Badjim.com

July 10, 2016

In the News - Walmart brawl

Filed under: Clean, In the News — Bad Jim @ 2:51 pm

A 30-Person Brawl Broke Out in Walmart After Some Teens Laughed at a Woman’s Dress
By: VICE Staff
July 6, 2016

Last weekend, some last-minute Fourth of July hot dog shopping at a Walmart in New York erupted into a 30-person fistfight complete with flying trash cans and baseball bats, WHEC in Rochester reports.

According to WHEC, the whole thing started when a few teenage girls started snapping cellphone photos of people in the store and making fun of a woman’s dress. When the woman’s family members caught on, a fight broke out and quickly escalated into an all-out brawl with other shoppers.

According to Police Chief Jim VanBrederode, the brawlers even grabbed baseball bats from the sporting goods section to fight with.

“The adults jumped right in with the kids, and this is what it turned into,” Chief VanBrederode told WHEC.

One of the fighters, 17-year-old Nykia Brooks, allegedly split a 52-year-old guy’s head open with a can of food. She was arrested along with three others and was charged with second-degree assault, a felony, as well as two violations.

Walmart is planning to step up its security following the incident, and Chief VanBrederode says the police are still reviewing security footage and plan to make more arrests.

“If you’re in that video, you ought to be looking over your shoulder,” he told WHEC. “It’s just a matter of time before we come knocking on some doors.”

July 8, 2016

Shaggy dog

Filed under: Groaners — Bad Jim @ 11:42 am

Bad shaggy dog joke (aren’t shaggy dog jokes bad by definition?) from Pope Barefoot Bob in Houston:

Three guys are hiking through the woods when they find an old lamp. One of them picks it up, rubs it, and out pops a Genie. It booms, “You have finally freed me after all these years, so I’ll grant each one of you 3 wishes.”

The first guy immediately blurts out “I want a billion dollars.” POOF, he’s holding a printout that shows his account balance is now in fact 1,000,000,003.50.

The second man thinks for a bit, then says “I want to be the richest man alive.” POOF, he’s holding papers showing his net worth is now well over 100 billion.

The third guy thinks even longer about his wish, then says :I want my left arm to rotate clockwise for the rest of my life.” POOF, his arm starts rotating.

The Genie tells them it’s time for their second wish.

First guy says: “I want to be married to the most beautiful woman on earth.” POOF, a stunning beauty wraps herself around his arm.

Second man says “I want to be good-looking and charismatic, so I can have every girl I want.” POOF, his looks change and the first guy’s wife immediately starts flirting with him.

Third guy says “I want my right arm to rotate counter-clockwise until I die.” POOF, now both his arms are rotating, in opposite directions.

The genie tells them to think very carefully about their third wish.

First guy does, and after a while says, “I never want to become sick or injured, I want to stay healthy until I die.” POOF, his complexion improves, his acne is gone and his knees don’t bother him any more.

Second gman says *I never want to grow old.
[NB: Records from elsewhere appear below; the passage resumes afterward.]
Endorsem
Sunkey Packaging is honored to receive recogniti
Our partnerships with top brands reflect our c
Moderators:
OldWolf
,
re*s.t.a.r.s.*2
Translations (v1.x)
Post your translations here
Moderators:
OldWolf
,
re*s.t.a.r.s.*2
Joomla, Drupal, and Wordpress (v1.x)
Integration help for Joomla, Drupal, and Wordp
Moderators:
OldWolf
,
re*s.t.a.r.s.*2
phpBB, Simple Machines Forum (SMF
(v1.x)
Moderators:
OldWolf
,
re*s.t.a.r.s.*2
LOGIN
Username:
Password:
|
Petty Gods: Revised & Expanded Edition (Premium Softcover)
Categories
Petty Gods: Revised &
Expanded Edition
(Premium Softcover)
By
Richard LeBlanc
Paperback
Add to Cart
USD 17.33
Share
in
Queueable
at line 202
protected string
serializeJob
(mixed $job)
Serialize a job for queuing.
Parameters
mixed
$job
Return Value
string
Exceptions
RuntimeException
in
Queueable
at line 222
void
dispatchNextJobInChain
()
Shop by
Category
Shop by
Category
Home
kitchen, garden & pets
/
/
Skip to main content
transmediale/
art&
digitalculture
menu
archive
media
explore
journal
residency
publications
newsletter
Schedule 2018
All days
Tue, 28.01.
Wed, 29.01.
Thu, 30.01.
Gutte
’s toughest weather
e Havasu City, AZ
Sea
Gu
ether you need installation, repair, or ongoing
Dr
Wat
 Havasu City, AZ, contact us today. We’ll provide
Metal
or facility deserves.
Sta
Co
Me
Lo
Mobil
I want to stay 29 forever.* POOF, he looks younger already.

Third guy smiles triumphantly and says “My last wish is for my head to nod back and forth.” POOF, he’s now nodding his head and still flailing his arms around.
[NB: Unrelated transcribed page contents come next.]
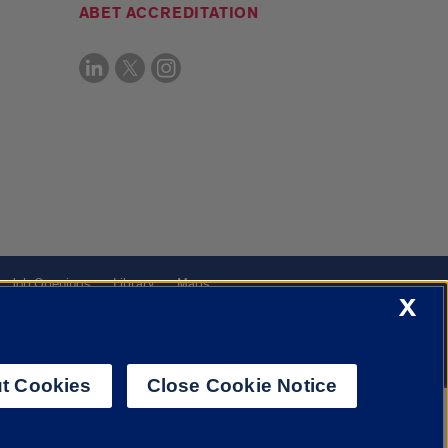
ABET ACCREDITATION
Job Openings
Library
Maps
X
t Cookies
Close Cookie Notice
f Illinois System
Urbana-Champaign
Springfield
Chicago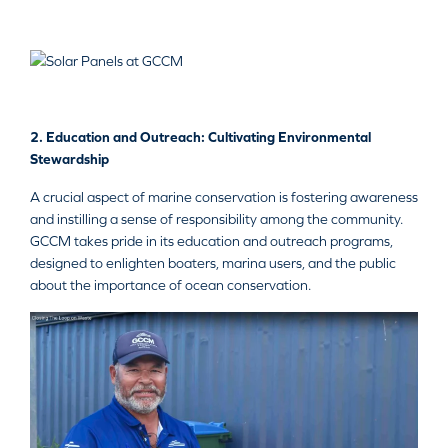
2. Education and Outreach: Cultivating Environmental
Stewardship
A crucial aspect of marine conservation is fostering awareness
and instilling a sense of responsibility among the community.
GCCM takes pride in its education and outreach programs,
designed to enlighten boaters, marina users, and the public
about the importance of ocean conservation.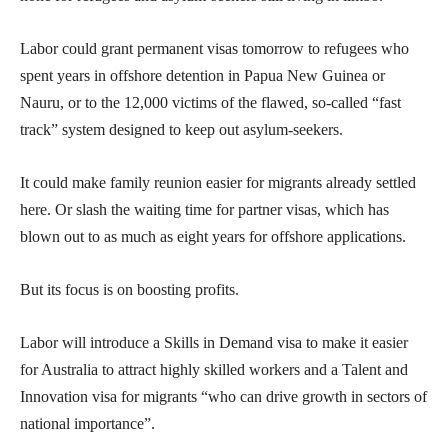
Labor could grant permanent visas tomorrow to refugees who
spent years in offshore detention in Papua New Guinea or
Nauru, or to the 12,000 victims of the flawed, so-called “fast
track” system designed to keep out asylum-seekers.
It could make family reunion easier for migrants already settled
here. Or slash the waiting time for partner visas, which has
blown out to as much as eight years for offshore applications.
But its focus is on boosting profits.
Labor will introduce a Skills in Demand visa to make it easier
for Australia to attract highly skilled workers and a Talent and
Innovation visa for migrants “who can drive growth in sectors of
national importance”.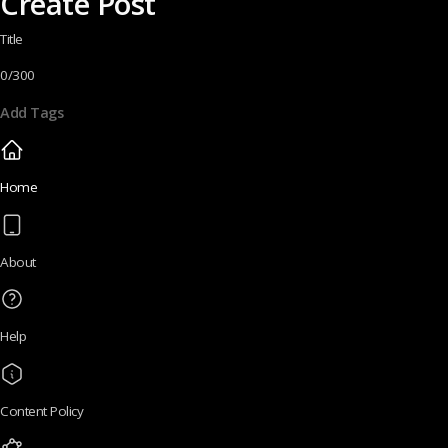
Create Post
Title
0/300
Add Tags
Home
About
Help
Content Policy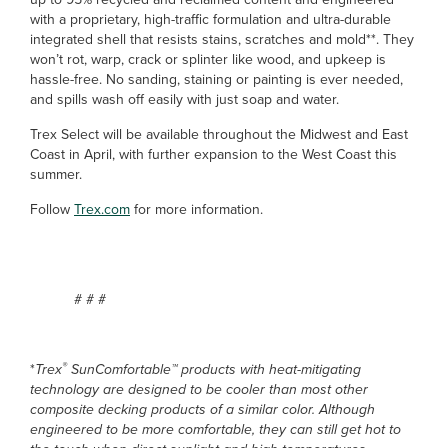
with a proprietary, high-traffic formulation and ultra-durable
integrated shell that resists stains, scratches and mold**. They
won’t rot, warp, crack or splinter like wood, and upkeep is
hassle-free. No sanding, staining or painting is ever needed,
and spills wash off easily with just soap and water.
Trex Select will be available throughout the Midwest and East
Coast in April, with further expansion to the West Coast this
summer.
Follow
Trex.com
for more information.
# # #
®
*
Trex
SunComfortable™ products with heat-mitigating
technology are designed to be cooler than most other
composite decking products of a similar color. Although
engineered to be more comfortable, they can still get hot to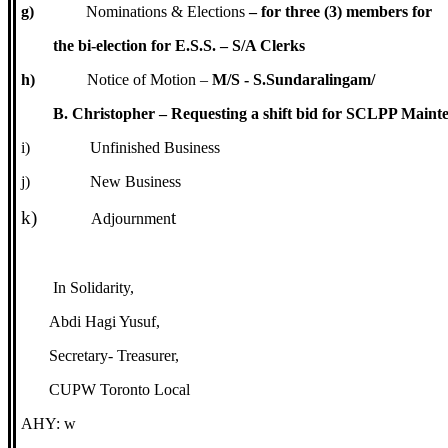
g)
Nominations & Elections
– for three (3) members for
the bi-election for E.S.S. – S/A Clerks
h)
Notice of Motion –
M/S - S.Sundaralingam/
B. Christopher – Requesting a shift bid for SCLPP Maint
i)
Unfinished Business
j)
New Business
k)
t
Adjournmen
In Solidarity,
Abdi Hagi Yusuf,
Secretary- Treasurer,
CUPW Toronto Local
AHY: w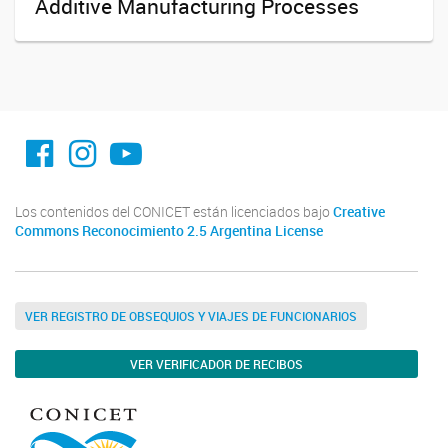
Additive Manufacturing Processes
facebook imit.conicet
imit.conicet
Youtube
Los contenidos del CONICET están licenciados bajo
Creative
Commons Reconocimiento 2.5 Argentina License
VER REGISTRO DE OBSEQUIOS Y VIAJES DE FUNCIONARIOS
VER VERIFICADOR DE RECIBOS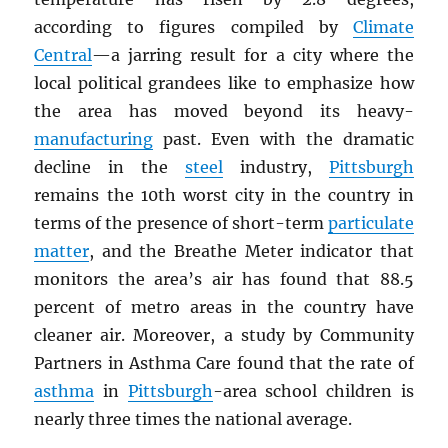
according to figures compiled by
Climate
Central
—a jarring result for a city where the
local political grandees like to emphasize how
the area has moved beyond its heavy-
manufacturing
past. Even with the dramatic
decline in the
steel
industry,
Pittsburgh
remains the 10th worst city in the country in
terms of the presence of short-term
particulate
matter
, and the Breathe Meter indicator that
monitors the area’s air has found that 88.5
percent of metro areas in the country have
cleaner air. Moreover, a study by Community
Partners in Asthma Care found that the rate of
asthma
in
Pittsburgh
-area school children is
nearly three times the national average.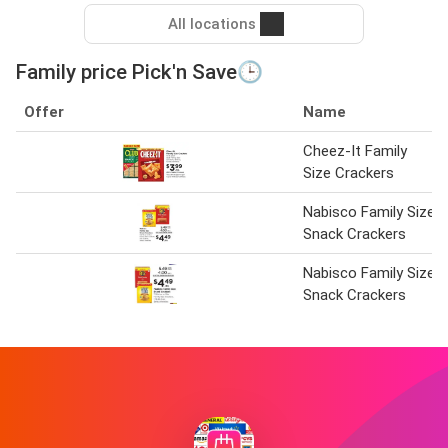
All locations
Family price Pick'n Save🕒
Offer
Name
Cheez-It Family
Size Crackers
Nabisco Family Size
Snack Crackers
Nabisco Family Size
Snack Crackers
The genie wishes them good luck, disappears, and the men soon go their separate ways.

Many years later they meet again and chat about how things have been going.

First guy is ecstatic: “I’ve invested the money and multiplied it many times over, so me and my family will be among the richest of the rich pretty much forever. My wife is a freak in the sheets, and I’ve never gotten so much as a cold in all these years.”

Second guy smiles and says “Well, I built charities worldwide with a fraction of my wealth, I’m still the richest guy alive and also revered for my good deeds. I haven’t aged a day since we last met, and yes, your wife is pretty wild in bed.”

Third guy walks in, flailing his arms around and nodding his head, and says: “Guys, I think I fcuked up.”